Abstract:
OBJECTIVE: To explore the genetic basis for a patient with unexplained developmental delay and special facial features.
METHODS: A male patient admitted to the Maternal and Child Health Care Hospital of Gansu Province on May 27, 2021 due to infertility was selected as the study subject. Clinical data of the patient was collected, and genomic DNA was extracted from peripheral blood samples from the patient and his parents. Whole exome sequencing (WES) was carried out, and candidate variant was verified by Sanger sequencing.
RESULTS: The patient was found to harbor a 2.54 Mb deletion in 1p36.33p36.32 and a heterozygous c.1123G>C (p.E375Q) variant of the CHD3 gene, neither of which was detected in his parents.
CONCLUSIONS: The patient was diagnosed with Snijders Blok-Campeau syndrome in conjunct with 1p36 deletion syndrome, which has enabled genetic counseling for his family.
METHODS: A male patient admitted to the Maternal and Child Health Care Hospital of Gansu Province on May 27, 2021 due to infertility was selected as the study subject. Clinical data of the patient was collected, and genomic DNA was extracted from peripheral blood samples from the patient and his parents. Whole exome sequencing (WES) was carried out, and candidate variant was verified by Sanger sequencing.
RESULTS: The patient was found to harbor a 2.54 Mb deletion in 1p36.33p36.32 and a heterozygous c.1123G>C (p.E375Q) variant of the CHD3 gene, neither of which was detected in his parents.

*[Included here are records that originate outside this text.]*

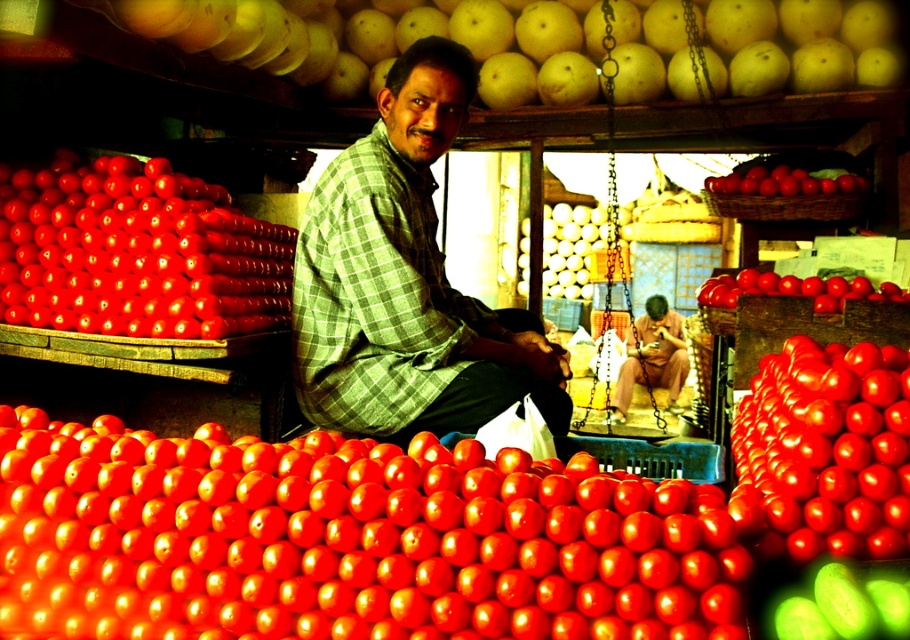
Does green checkered shirt at center lie behind smooth yellow pomelo at upper center?

That is False.

Can you confirm if green checkered shirt at center is positioned to the left of smooth yellow pomelo at upper center?

Yes, green checkered shirt at center is to the left of smooth yellow pomelo at upper center.

Between point (567, 428) and point (845, 13), which one is positioned in front?

Positioned in front is point (567, 428).

Identify the location of green checkered shirt at center. The image size is (910, 640). (403, 282).

Is glossy red tomato at center below smooth yellow pomelo at upper center?

Yes, glossy red tomato at center is below smooth yellow pomelo at upper center.

Consider the image. Does glossy red tomato at center lie in front of smooth yellow pomelo at upper center?

Yes, it is in front of smooth yellow pomelo at upper center.

Image resolution: width=910 pixels, height=640 pixels. What are the coordinates of `glossy red tomato at center` in the screenshot? It's located at (347, 540).

Locate an element on the screen. glossy red tomato at center is located at coordinates [x=347, y=540].

Does smooth yellow pomelo at upper center appear under glossy red tomato at upper right?

Actually, smooth yellow pomelo at upper center is above glossy red tomato at upper right.

Between point (349, 84) and point (729, 186), which one is positioned in front?

Positioned in front is point (729, 186).

The image size is (910, 640). I want to click on smooth yellow pomelo at upper center, so click(393, 38).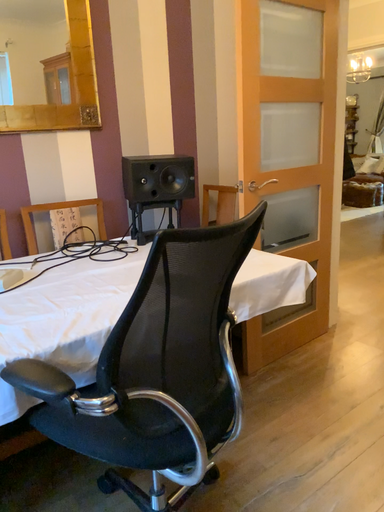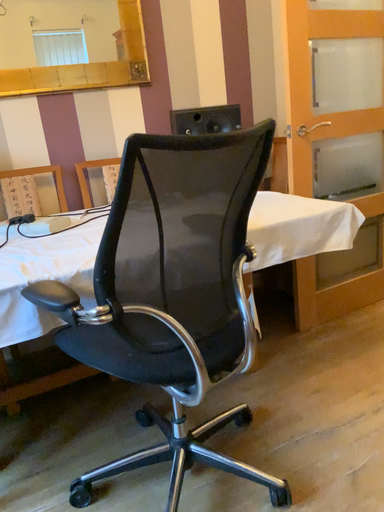
Question: Which way did the camera rotate in the video?

Choices:
 (A) rotated right
 (B) rotated left

Answer: (B)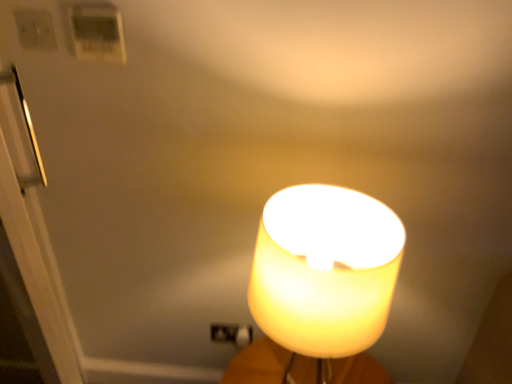
Question: In terms of width, does white glossy door at left look wider or thinner when compared to translucent yellow lampshade at center?

Choices:
 (A) wide
 (B) thin

Answer: (B)

Question: From a real-world perspective, is white glossy door at left physically located above or below translucent yellow lampshade at center?

Choices:
 (A) below
 (B) above

Answer: (A)

Question: Which is nearer to the white glossy door at left?

Choices:
 (A) translucent yellow lampshade at center
 (B) white plastic light switch at upper left, placed as the 2th light switch when sorted from right to left
 (C) white plastic thermostat at upper left, the second light switch in the left-to-right sequence

Answer: (C)

Question: Based on their relative distances, which object is farther from the white plastic light switch at upper left, placed as the 2th light switch when sorted from right to left?

Choices:
 (A) white glossy door at left
 (B) translucent yellow lampshade at center
 (C) white plastic thermostat at upper left, arranged as the first light switch when viewed from the right

Answer: (B)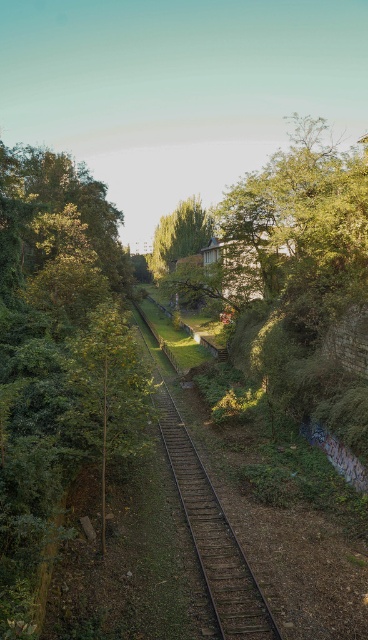
Question: Is brown wooden train track at center bigger than green leafy tree at center?

Choices:
 (A) yes
 (B) no

Answer: (B)

Question: Observing the image, what is the correct spatial positioning of brown wooden train track at center in reference to green leafy tree at center?

Choices:
 (A) below
 (B) above

Answer: (A)

Question: Considering the relative positions of brown wooden train track at center and green leafy tree at center in the image provided, where is brown wooden train track at center located with respect to green leafy tree at center?

Choices:
 (A) left
 (B) right

Answer: (B)

Question: Which object is farther from the camera taking this photo?

Choices:
 (A) green leafy tree at center
 (B) brown wooden train track at center

Answer: (A)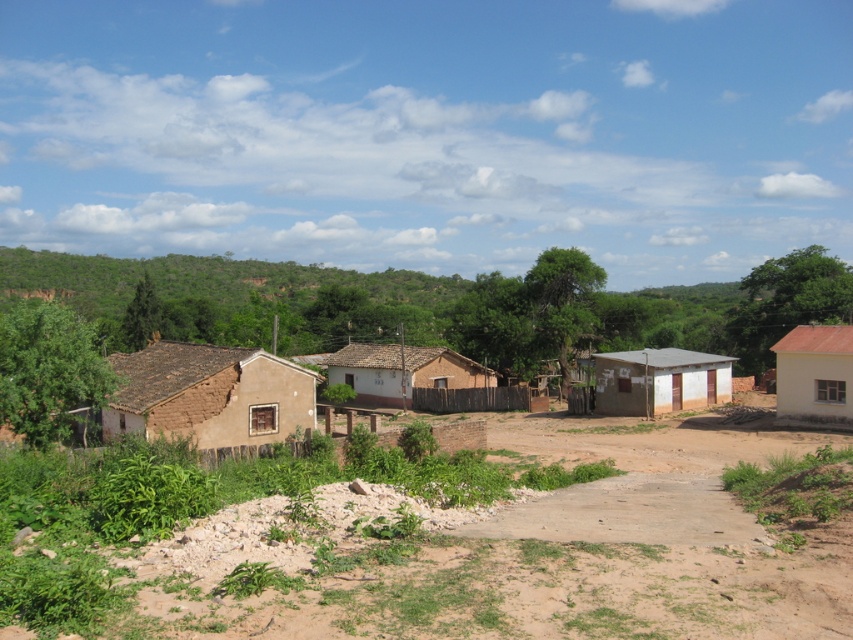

CONCLUSIONS: The patient was diagnosed with Snijders Blok-Campeau syndrome in conjunct with 1p36 deletion syndrome, which has enabled genetic counseling for his family.
摘要:
目的:探讨1例不明原因发育迟缓和特殊面部特征患者的遗传基础。
方法:以甘肃省妇幼保健院2021年5月27日因不孕症入院的男性患者为研究对象。收集患者的临床资料,从患者及其父母的外周血样本中提取基因组DNA。进行全外显子组测序(WES),候选变异体通过Sanger测序进行验证。
结果:发现该患者在1p36.33p36.32中缺失2.54Mb,并且杂合c.1123G>C(p。E375Q)CHD3基因的变体,在他的父母身上都没有发现。
结论:患者被诊断为SnijdersBlok-Campeau综合征并伴有1p36缺失综合征,这为他的家人提供了遗传咨询。
方法:以甘肃省妇幼保健院2021年5月27日因不孕症入院的男性患者为研究对象。收集患者的临床资料,从患者及其父母的外周血样本中提取基因组DNA。进行全外显子组测序(WES),候选变异体通过Sanger测序进行验证。
结果:发现该患者在1p36.33p36.32中缺失2.54Mb,并且杂合c.1123G>C(p。E375Q)CHD3基因的变体,在他的父母身上都没有发现。
结论:患者被诊断为SnijdersBlok-Campeau综合征并伴有1p36缺失综合征,这为他的家人提供了遗传咨询。